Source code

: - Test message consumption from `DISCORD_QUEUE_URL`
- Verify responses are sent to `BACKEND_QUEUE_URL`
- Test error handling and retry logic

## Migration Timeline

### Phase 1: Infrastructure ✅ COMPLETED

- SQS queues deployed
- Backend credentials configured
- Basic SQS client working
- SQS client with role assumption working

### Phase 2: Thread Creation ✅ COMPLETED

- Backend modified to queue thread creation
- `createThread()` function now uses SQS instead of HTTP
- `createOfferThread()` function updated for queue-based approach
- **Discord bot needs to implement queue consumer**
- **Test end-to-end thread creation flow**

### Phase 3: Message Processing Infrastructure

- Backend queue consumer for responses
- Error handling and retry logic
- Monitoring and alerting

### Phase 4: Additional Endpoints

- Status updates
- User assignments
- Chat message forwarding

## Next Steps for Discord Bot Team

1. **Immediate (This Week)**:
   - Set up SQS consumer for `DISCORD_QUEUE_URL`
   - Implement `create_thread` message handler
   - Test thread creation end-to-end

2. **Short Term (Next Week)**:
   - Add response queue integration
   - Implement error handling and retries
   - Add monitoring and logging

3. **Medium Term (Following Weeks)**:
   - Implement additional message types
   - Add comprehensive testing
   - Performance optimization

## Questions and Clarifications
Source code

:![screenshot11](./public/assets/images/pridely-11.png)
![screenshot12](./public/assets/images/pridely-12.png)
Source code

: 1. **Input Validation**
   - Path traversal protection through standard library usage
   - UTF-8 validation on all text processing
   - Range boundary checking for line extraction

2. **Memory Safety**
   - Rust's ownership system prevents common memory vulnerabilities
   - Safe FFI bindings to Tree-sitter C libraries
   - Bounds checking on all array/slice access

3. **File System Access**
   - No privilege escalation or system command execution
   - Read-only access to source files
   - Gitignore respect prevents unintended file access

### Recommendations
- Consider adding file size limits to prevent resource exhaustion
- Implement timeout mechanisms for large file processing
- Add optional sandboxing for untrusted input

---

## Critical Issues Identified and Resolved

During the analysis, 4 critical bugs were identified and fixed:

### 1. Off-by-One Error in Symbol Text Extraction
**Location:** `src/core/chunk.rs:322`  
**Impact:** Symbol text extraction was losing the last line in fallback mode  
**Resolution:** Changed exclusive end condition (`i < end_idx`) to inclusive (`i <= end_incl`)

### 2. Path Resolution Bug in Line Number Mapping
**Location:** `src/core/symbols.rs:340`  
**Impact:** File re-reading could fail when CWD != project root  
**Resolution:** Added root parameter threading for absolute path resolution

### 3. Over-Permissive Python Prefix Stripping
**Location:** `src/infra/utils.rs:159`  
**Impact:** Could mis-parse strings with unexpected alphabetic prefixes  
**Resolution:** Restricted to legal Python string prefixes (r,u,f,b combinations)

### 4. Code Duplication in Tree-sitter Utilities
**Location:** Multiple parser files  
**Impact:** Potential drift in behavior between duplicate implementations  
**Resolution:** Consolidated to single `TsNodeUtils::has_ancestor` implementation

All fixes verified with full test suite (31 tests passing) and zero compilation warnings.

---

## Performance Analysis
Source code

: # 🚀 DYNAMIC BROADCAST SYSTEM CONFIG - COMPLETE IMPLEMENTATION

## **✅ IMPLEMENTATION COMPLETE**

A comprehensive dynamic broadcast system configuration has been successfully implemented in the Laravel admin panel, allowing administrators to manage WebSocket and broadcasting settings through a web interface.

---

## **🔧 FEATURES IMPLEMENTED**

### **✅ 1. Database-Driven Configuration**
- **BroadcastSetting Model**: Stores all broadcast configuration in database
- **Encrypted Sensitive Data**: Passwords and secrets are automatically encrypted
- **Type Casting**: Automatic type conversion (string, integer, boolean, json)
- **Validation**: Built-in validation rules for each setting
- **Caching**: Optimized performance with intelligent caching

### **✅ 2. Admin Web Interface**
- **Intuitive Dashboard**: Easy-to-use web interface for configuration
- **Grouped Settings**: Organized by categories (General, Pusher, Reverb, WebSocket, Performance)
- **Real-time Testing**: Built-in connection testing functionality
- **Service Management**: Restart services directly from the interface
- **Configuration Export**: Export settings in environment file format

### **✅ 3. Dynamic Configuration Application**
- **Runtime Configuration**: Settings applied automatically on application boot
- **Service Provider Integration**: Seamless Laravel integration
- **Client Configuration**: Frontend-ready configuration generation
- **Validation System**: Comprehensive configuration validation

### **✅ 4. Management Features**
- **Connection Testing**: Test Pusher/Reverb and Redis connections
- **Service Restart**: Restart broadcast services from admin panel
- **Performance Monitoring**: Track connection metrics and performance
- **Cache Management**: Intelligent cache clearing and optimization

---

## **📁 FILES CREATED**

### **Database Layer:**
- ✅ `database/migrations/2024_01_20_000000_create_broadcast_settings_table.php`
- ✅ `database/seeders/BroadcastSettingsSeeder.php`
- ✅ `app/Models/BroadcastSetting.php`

**WHAT IS REQUIRED**
Repeat all of the items above without changing a single character.

**RESPONSE TO THE EXERCISE**
Source code

: - Test message consumption from `DISCORD_QUEUE_URL`
- Verify responses are sent to `BACKEND_QUEUE_URL`
- Test error handling and retry logic

## Migration Timeline

### Phase 1: Infrastructure ✅ COMPLETED

- SQS queues deployed
- Backend credentials configured
- Basic SQS client working
- SQS client with role assumption working

### Phase 2: Thread Creation ✅ COMPLETED

- Backend modified to queue thread creation
- `createThread()` function now uses SQS instead of HTTP
- `createOfferThread()` function updated for queue-based approach
- **Discord bot needs to implement queue consumer**
- **Test end-to-end thread creation flow**

### Phase 3: Message Processing Infrastructure

- Backend queue consumer for responses
- Error handling and retry logic
- Monitoring and alerting

### Phase 4: Additional Endpoints

- Status updates
- User assignments
- Chat message forwarding

## Next Steps for Discord Bot Team

1. **Immediate (This Week)**:
   - Set up SQS consumer for `DISCORD_QUEUE_URL`
   - Implement `create_thread` message handler
   - Test thread creation end-to-end

2. **Short Term (Next Week)**:
   - Add response queue integration
   - Implement error handling and retries
   - Add monitoring and logging

3. **Medium Term (Following Weeks)**:
   - Implement additional message types
   - Add comprehensive testing
   - Performance optimization

## Questions and Clarifications
Source code

:![screenshot11](./public/assets/images/pridely-11.png)
![screenshot12](./public/assets/images/pridely-12.png)
Source code

: 1. **Input Validation**
   - Path traversal protection through standard library usage
   - UTF-8 validation on all text processing
   - Range boundary checking for line extraction

2. **Memory Safety**
   - Rust's ownership system prevents common memory vulnerabilities
   - Safe FFI bindings to Tree-sitter C libraries
   - Bounds checking on all array/slice access

3. **File System Access**
   - No privilege escalation or system command execution
   - Read-only access to source files
   - Gitignore respect prevents unintended file access

### Recommendations
- Consider adding file size limits to prevent resource exhaustion
- Implement timeout mechanisms for large file processing
- Add optional sandboxing for untrusted input

---

## Critical Issues Identified and Resolved

During the analysis, 4 critical bugs were identified and fixed:

### 1. Off-by-One Error in Symbol Text Extraction
**Location:** `src/core/chunk.rs:322`  
**Impact:** Symbol text extraction was losing the last line in fallback mode  
**Resolution:** Changed exclusive end condition (`i < end_idx`) to inclusive (`i <= end_incl`)

### 2. Path Resolution Bug in Line Number Mapping
**Location:** `src/core/symbols.rs:340`  
**Impact:** File re-reading could fail when CWD != project root  
**Resolution:** Added root parameter threading for absolute path resolution

### 3. Over-Permissive Python Prefix Stripping
**Location:** `src/infra/utils.rs:159`  
**Impact:** Could mis-parse strings with unexpected alphabetic prefixes  
**Resolution:** Restricted to legal Python string prefixes (r,u,f,b combinations)

### 4. Code Duplication in Tree-sitter Utilities
**Location:** Multiple parser files  
**Impact:** Potential drift in behavior between duplicate implementations  
**Resolution:** Consolidated to single `TsNodeUtils::has_ancestor` implementation

All fixes verified with full test suite (31 tests passing) and zero compilation warnings.

---

## Performance Analysis
Source code

: # 🚀 DYNAMIC BROADCAST SYSTEM CONFIG - COMPLETE IMPLEMENTATION

## **✅ IMPLEMENTATION COMPLETE**

A comprehensive dynamic broadcast system configuration has been successfully implemented in the Laravel admin panel, allowing administrators to manage WebSocket and broadcasting settings through a web interface.

---

## **🔧 FEATURES IMPLEMENTED**

### **✅ 1. Database-Driven Configuration**
- **BroadcastSetting Model**: Stores all broadcast configuration in database
- **Encrypted Sensitive Data**: Passwords and secrets are automatically encrypted
- **Type Casting**: Automatic type conversion (string, integer, boolean, json)
- **Validation**: Built-in validation rules for each setting
- **Caching**: Optimized performance with intelligent caching

### **✅ 2. Admin Web Interface**
- **Intuitive Dashboard**: Easy-to-use web interface for configuration
- **Grouped Settings**: Organized by categories (General, Pusher, Reverb, WebSocket, Performance)
- **Real-time Testing**: Built-in connection testing functionality
- **Service Management**: Restart services directly from the interface
- **Configuration Export**: Export settings in environment file format

### **✅ 3. Dynamic Configuration Application**
- **Runtime Configuration**: Settings applied automatically on application boot
- **Service Provider Integration**: Seamless Laravel integration
- **Client Configuration**: Frontend-ready configuration generation
- **Validation System**: Comprehensive configuration validation

### **✅ 4. Management Features**
- **Connection Testing**: Test Pusher/Reverb and Redis connections
- **Service Restart**: Restart broadcast services from admin panel
- **Performance Monitoring**: Track connection metrics and performance
- **Cache Management**: Intelligent cache clearing and optimization

---

## **📁 FILES CREATED**

### **Database Layer:**
- ✅ `database/migrations/2024_01_20_000000_create_broadcast_settings_table.php`
- ✅ `database/seeders/BroadcastSettingsSeeder.php`
- ✅ `app/Models/BroadcastSetting.php`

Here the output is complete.